**Problem description**
Give the entries again exactly, without pictures.

**Material shown**
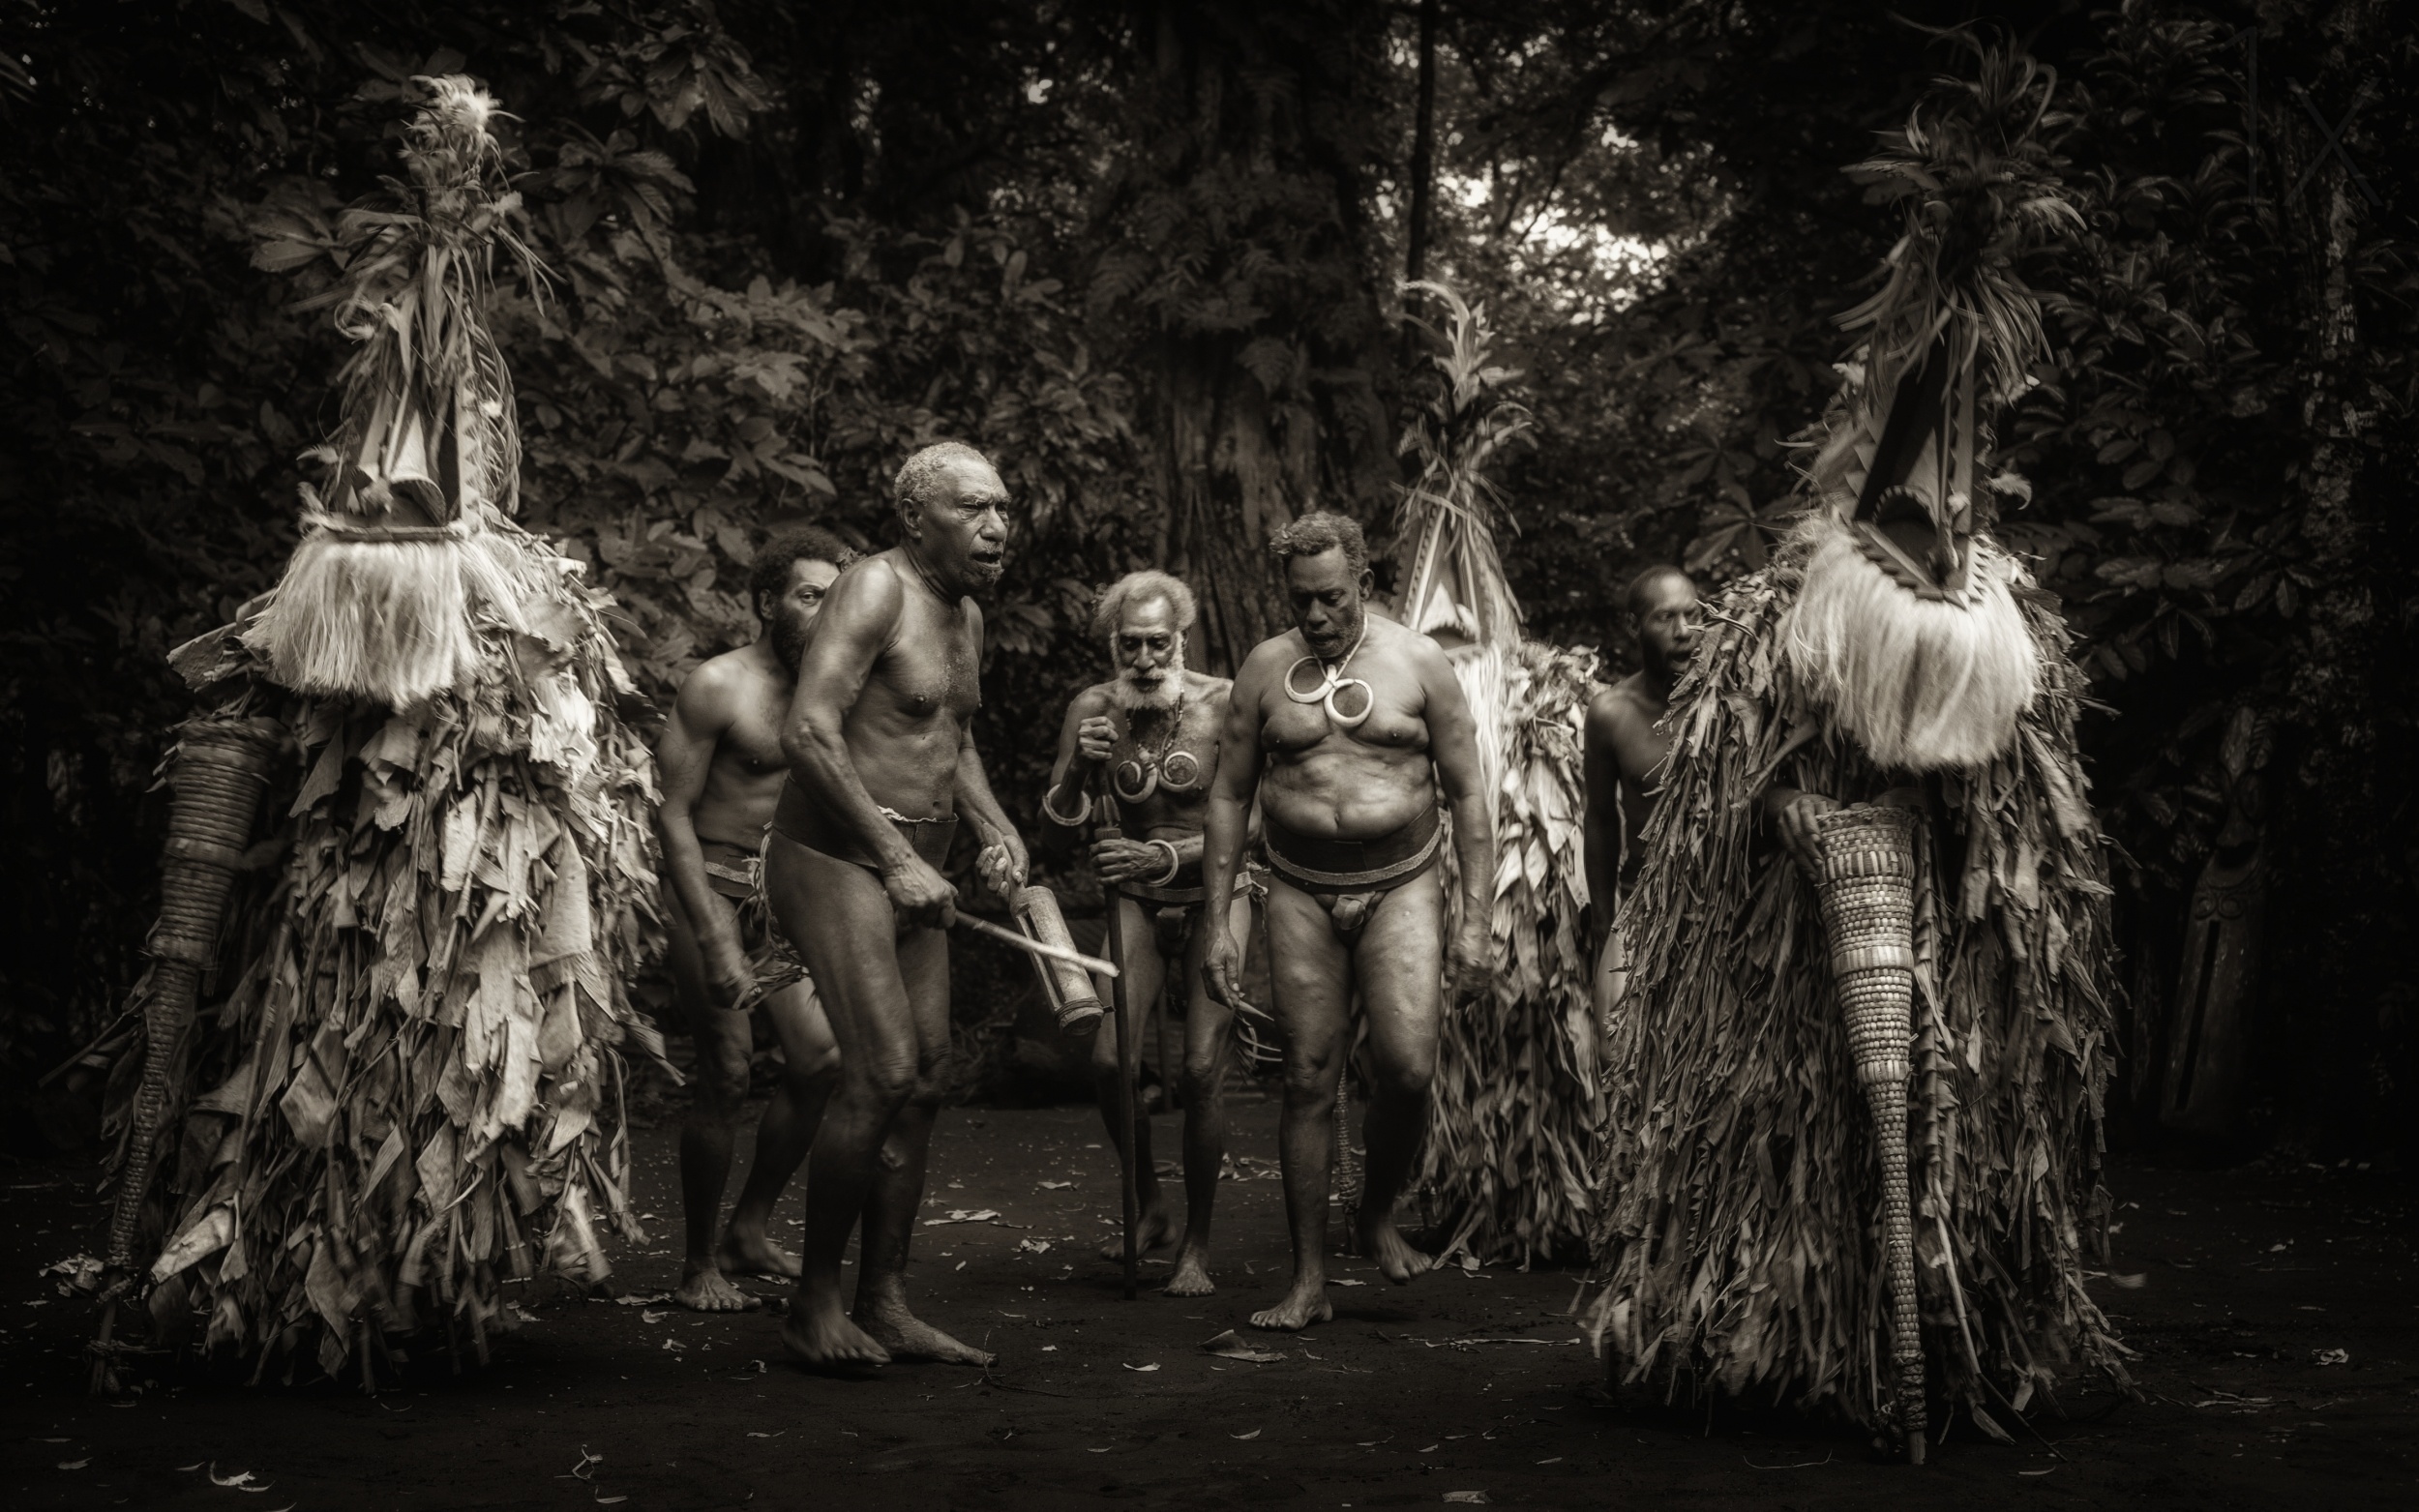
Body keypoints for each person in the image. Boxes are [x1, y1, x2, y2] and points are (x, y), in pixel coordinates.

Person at [1582, 55, 2126, 1459]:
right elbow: (1712, 798)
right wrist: (1795, 818)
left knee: (1951, 1121)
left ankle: (1951, 1339)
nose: (1936, 510)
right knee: (1822, 1129)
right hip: (1795, 931)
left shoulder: (1999, 610)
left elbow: (2037, 804)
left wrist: (1987, 861)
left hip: (1959, 913)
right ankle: (1803, 1347)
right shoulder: (1784, 614)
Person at [763, 442, 1029, 1370]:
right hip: (835, 855)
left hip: (919, 867)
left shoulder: (967, 614)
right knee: (878, 1072)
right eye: (973, 508)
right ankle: (813, 1303)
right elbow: (807, 730)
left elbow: (951, 737)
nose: (996, 527)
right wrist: (894, 859)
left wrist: (995, 825)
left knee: (924, 1079)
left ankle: (884, 1301)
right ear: (917, 518)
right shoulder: (875, 588)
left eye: (1002, 508)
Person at [1200, 512, 1493, 1332]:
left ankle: (1374, 1211)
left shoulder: (1420, 662)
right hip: (1299, 885)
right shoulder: (1265, 668)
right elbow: (1228, 794)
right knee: (1308, 1077)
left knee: (1408, 1069)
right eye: (1301, 601)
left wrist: (1475, 922)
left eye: (1331, 597)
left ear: (1363, 582)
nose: (1317, 615)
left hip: (1402, 882)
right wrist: (1220, 922)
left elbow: (1469, 793)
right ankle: (1307, 1280)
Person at [656, 526, 856, 1312]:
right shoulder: (719, 685)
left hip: (787, 898)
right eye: (810, 595)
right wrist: (713, 935)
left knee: (820, 1060)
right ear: (769, 601)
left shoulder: (840, 691)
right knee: (729, 1070)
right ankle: (698, 1263)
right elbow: (672, 813)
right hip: (710, 888)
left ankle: (749, 1228)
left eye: (835, 598)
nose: (825, 610)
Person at [1042, 571, 1256, 1297]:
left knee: (1199, 1070)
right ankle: (1150, 1207)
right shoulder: (1092, 709)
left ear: (1181, 639)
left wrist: (1166, 855)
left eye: (1157, 643)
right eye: (1130, 644)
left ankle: (1197, 1243)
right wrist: (1079, 768)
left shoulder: (1226, 701)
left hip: (1216, 895)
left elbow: (1258, 819)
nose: (1143, 659)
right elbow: (1056, 830)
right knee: (1109, 1062)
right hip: (1134, 900)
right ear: (1113, 642)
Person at [1581, 565, 1700, 1027]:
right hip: (1644, 900)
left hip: (1722, 899)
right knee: (1613, 1039)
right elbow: (1600, 818)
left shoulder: (1730, 700)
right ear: (1634, 626)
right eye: (1666, 618)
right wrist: (1604, 922)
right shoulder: (1611, 714)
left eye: (1692, 615)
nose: (1684, 631)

**Your response**
Body keypoints for each person in the image. Boxes are [x1, y1, x2, y2] and points are (x, y), in pixel coordinates.

Person at [1582, 55, 2126, 1459]:
right elbow: (1712, 798)
right wrist: (1795, 818)
left knee: (1951, 1121)
left ankle: (1951, 1339)
nose: (1936, 510)
right knee: (1822, 1129)
right hip: (1795, 931)
left shoulder: (1999, 610)
left elbow: (2037, 804)
left wrist: (1987, 861)
left hip: (1959, 913)
right ankle: (1803, 1347)
right shoulder: (1784, 614)
Person at [763, 442, 1029, 1370]:
right hip: (835, 855)
left hip: (919, 867)
left shoulder: (967, 614)
right knee: (878, 1072)
right eye: (973, 508)
right ankle: (813, 1303)
right elbow: (807, 730)
left elbow: (951, 737)
nose: (996, 527)
right wrist: (894, 859)
left wrist: (995, 825)
left knee: (924, 1079)
left ankle: (884, 1301)
right ear: (917, 518)
right shoulder: (875, 588)
left eye: (1002, 508)
Person at [1200, 512, 1493, 1332]:
left ankle: (1374, 1211)
left shoulder: (1420, 662)
right hip: (1299, 885)
right shoulder: (1265, 668)
right elbow: (1228, 794)
right knee: (1308, 1077)
left knee: (1408, 1069)
right eye: (1301, 601)
left wrist: (1475, 922)
left eye: (1331, 597)
left ear: (1363, 582)
nose: (1317, 615)
left hip: (1402, 882)
right wrist: (1220, 922)
left elbow: (1469, 793)
right ankle: (1307, 1280)
Person at [656, 526, 856, 1312]:
right shoulder: (719, 685)
left hip: (787, 898)
right eye: (810, 595)
right wrist: (713, 935)
left knee: (820, 1060)
right ear: (769, 601)
left shoulder: (840, 691)
right knee: (729, 1070)
right ankle: (698, 1263)
right elbow: (672, 813)
right hip: (710, 888)
left ankle: (749, 1228)
left eye: (835, 598)
nose: (825, 610)
Person at [1042, 571, 1256, 1297]:
left knee: (1199, 1070)
right ankle: (1150, 1207)
right shoulder: (1092, 709)
left ear: (1181, 639)
left wrist: (1166, 855)
left eye: (1157, 643)
right eye: (1130, 644)
left ankle: (1197, 1243)
right wrist: (1079, 768)
left shoulder: (1226, 701)
left hip: (1216, 895)
left elbow: (1258, 819)
nose: (1143, 659)
right elbow: (1056, 830)
right knee: (1109, 1062)
right hip: (1134, 900)
right ear: (1113, 642)
Person at [1581, 565, 1700, 1027]:
right hip: (1644, 900)
left hip: (1722, 899)
right knee: (1613, 1039)
right elbow: (1600, 818)
left shoulder: (1730, 700)
right ear: (1634, 626)
right eye: (1666, 618)
right wrist: (1604, 922)
right shoulder: (1611, 714)
left eye: (1692, 615)
nose: (1684, 631)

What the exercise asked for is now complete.